## begin Text excerpt

The Eighth Doctor: Time War Vol. 2: The Lords of Terror written by Jonathan Morris and directed by Ken Bentley

What’s it About: When the Doctor takes Bliss to her home colony, they discover that the Time War has got there first. Bliss finds her world altered beyond recognition, and the population working to serve new masters. No dissent is allowed. The Daleks are coming. The planet must be ready to fight them.

Physician, Heal Thyself: I think the Doctor is often reluctant to take his companions home because he is scared that they might leave him. That stretches right back to his first companions, Ian and Barbara. If the Doctor wants to know what has been going on on any particular planet he just asks the people who are running from guards. The Doctor condemns this society from the off, refusing to accept a civilisation that treats its people like slaves and that uses fear and brutality to keep them in line. The Doctor is often at his best when he gets to butt heads with his own people (Hartnell and the Monk, Troughton and the War Chief and all the others with the Master with a special mention for the sixth Doctor in Trial of a Time Lord) and McGann has the added fury of the Doctor’s reaction to the Time War to add fuel to his fire. He struggled gamely to generate interest in the first set despite his extreme efforts but when it is revealed what Carvil has done, I was fully on the Doctor’s side and way McGann spat the dialogue out left me with no illusions of the Doctor’s extreme hatred for this kind of twisted manipulation. It’s great stuff. The Doctor knows that if he doesn’t make a stand on this planet then it will become a blueprint for a Time lord Empire so terrible and utterly devoid of mercy.

## end Text excerpt
## begin Information given

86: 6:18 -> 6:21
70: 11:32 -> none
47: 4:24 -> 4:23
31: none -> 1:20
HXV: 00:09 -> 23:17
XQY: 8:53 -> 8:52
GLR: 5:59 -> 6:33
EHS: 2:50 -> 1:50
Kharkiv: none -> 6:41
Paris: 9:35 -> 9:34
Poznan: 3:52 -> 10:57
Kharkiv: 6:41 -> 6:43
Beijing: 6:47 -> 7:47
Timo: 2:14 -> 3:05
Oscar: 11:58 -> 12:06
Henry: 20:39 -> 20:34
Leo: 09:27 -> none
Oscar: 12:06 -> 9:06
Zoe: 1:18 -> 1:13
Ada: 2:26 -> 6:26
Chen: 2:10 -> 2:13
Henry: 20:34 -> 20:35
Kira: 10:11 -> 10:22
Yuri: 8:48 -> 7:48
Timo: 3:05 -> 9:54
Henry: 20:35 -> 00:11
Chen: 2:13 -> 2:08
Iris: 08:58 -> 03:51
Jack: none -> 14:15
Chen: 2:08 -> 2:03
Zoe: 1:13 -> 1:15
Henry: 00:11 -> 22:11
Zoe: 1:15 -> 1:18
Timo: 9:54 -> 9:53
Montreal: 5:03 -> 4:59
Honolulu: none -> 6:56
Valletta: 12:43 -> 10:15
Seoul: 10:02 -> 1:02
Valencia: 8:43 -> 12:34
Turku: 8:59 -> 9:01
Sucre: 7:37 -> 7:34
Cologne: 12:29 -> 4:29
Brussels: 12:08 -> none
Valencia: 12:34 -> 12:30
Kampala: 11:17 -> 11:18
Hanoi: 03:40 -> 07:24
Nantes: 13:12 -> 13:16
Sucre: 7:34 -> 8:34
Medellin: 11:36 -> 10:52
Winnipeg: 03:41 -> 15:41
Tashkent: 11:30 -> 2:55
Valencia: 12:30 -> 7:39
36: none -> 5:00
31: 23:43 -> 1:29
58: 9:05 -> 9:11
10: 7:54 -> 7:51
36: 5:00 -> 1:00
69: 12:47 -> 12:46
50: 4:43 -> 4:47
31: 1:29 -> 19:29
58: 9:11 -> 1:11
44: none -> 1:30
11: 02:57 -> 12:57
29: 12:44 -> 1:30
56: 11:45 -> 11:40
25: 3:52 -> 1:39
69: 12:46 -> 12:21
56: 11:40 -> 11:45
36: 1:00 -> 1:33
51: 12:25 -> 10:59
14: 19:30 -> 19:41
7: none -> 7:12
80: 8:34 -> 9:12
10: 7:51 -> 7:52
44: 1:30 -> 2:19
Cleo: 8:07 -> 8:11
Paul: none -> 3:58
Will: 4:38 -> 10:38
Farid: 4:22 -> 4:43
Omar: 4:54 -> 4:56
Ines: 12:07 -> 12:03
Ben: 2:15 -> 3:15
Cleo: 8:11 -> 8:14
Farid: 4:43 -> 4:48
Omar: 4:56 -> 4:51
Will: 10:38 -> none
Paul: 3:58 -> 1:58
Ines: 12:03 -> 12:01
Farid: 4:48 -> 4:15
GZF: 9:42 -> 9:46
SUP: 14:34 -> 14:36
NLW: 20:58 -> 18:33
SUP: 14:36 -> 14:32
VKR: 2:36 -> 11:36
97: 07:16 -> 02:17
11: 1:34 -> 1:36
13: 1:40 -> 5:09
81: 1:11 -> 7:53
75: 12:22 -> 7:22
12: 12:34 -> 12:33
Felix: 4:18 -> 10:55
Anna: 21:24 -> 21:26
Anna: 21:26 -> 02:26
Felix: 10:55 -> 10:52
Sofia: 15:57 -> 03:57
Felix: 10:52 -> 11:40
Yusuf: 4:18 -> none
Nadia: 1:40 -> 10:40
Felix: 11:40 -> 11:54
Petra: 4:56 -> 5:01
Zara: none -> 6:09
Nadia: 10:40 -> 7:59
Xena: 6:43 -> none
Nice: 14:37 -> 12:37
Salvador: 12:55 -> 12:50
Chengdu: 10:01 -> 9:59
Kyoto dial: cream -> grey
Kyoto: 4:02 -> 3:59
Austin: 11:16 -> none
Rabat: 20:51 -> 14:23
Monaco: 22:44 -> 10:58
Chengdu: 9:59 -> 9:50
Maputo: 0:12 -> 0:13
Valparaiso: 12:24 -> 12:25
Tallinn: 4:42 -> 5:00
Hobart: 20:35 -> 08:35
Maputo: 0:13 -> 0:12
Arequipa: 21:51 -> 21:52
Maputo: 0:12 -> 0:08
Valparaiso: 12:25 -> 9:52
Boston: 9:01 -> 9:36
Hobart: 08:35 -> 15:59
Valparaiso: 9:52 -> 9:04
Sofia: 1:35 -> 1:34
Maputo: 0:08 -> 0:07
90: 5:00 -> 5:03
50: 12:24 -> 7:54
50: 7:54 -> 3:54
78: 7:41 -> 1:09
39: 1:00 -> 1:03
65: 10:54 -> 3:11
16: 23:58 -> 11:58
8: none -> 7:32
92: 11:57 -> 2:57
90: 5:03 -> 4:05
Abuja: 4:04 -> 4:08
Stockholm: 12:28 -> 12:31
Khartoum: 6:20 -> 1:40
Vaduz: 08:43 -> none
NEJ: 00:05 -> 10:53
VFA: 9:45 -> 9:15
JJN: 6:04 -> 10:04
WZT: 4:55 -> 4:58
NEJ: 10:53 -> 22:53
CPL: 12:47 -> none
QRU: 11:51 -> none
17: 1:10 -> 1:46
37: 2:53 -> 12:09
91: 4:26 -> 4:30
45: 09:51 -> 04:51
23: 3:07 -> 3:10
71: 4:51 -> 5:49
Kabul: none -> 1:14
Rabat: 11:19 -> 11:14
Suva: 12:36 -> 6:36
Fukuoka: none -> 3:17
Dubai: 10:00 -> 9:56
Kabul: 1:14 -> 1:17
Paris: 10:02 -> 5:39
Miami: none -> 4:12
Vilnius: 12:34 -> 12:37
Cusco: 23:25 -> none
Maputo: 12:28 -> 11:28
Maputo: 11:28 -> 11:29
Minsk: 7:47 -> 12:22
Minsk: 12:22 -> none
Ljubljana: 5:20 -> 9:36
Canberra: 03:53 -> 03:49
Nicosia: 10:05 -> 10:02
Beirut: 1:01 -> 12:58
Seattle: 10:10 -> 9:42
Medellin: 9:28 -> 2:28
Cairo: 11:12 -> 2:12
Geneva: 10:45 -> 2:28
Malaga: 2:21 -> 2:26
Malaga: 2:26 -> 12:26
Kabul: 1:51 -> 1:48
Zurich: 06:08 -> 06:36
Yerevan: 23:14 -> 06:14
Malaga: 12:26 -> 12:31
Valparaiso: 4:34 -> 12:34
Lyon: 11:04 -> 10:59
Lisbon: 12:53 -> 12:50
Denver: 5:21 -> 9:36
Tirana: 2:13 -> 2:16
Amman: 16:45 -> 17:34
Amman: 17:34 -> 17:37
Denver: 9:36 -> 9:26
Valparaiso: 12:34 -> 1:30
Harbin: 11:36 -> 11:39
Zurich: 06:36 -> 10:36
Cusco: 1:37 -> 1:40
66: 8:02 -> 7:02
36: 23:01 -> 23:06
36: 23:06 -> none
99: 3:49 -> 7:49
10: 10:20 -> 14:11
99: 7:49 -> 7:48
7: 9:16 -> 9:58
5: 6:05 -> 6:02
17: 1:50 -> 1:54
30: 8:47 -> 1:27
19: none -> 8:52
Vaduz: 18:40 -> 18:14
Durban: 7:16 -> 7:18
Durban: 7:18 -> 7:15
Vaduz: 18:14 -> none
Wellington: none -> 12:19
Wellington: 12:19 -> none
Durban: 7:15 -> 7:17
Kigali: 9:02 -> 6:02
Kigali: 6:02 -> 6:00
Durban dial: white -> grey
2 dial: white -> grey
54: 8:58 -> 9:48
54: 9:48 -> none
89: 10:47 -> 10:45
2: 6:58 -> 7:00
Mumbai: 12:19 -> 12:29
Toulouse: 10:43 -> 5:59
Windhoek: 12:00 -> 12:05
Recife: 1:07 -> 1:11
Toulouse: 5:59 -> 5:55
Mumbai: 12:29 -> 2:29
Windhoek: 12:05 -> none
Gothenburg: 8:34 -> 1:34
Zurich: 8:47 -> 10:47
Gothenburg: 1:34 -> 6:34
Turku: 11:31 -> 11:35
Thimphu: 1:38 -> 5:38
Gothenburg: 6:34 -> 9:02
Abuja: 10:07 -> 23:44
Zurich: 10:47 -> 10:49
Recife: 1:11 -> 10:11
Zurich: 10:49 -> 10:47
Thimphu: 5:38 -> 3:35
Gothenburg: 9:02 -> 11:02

## end Information given

Short exercise A
Based on the review of The Lords of Terror, say whether each statement agrees with it, answering yes or no and quoting the deciding words. (i) The Doctor takes Bliss to her home colony. (ii) Dissent is tolerated on the colony. (iii) The reviewer traces the Doctor's reluctance to take companions home back to Ian and Barbara.
Short exercise B
Rewrite the stretch of the review of The Lords of Terror from "The Eighth Doctor: Time" through "to fight them.", swapping "colony" for "settlement".

Task answer A
(i) Yes: "When the Doctor takes Bliss to her home colony"
(ii) No: "No dissent is allowed."
(iii) Yes: "That stretches right back to his first companions, Ian and Barbara."

Task answer B
The Eighth Doctor: Time War Vol. 2: The Lords of Terror written by Jonathan Morris and directed by Ken Bentley

What’s it About: When the Doctor takes Bliss to her home settlement, they discover that the Time War has got there first. Bliss finds her world altered beyond recognition, and the population working to serve new masters. No dissent is allowed. The Daleks are coming. The planet must be ready to fight them.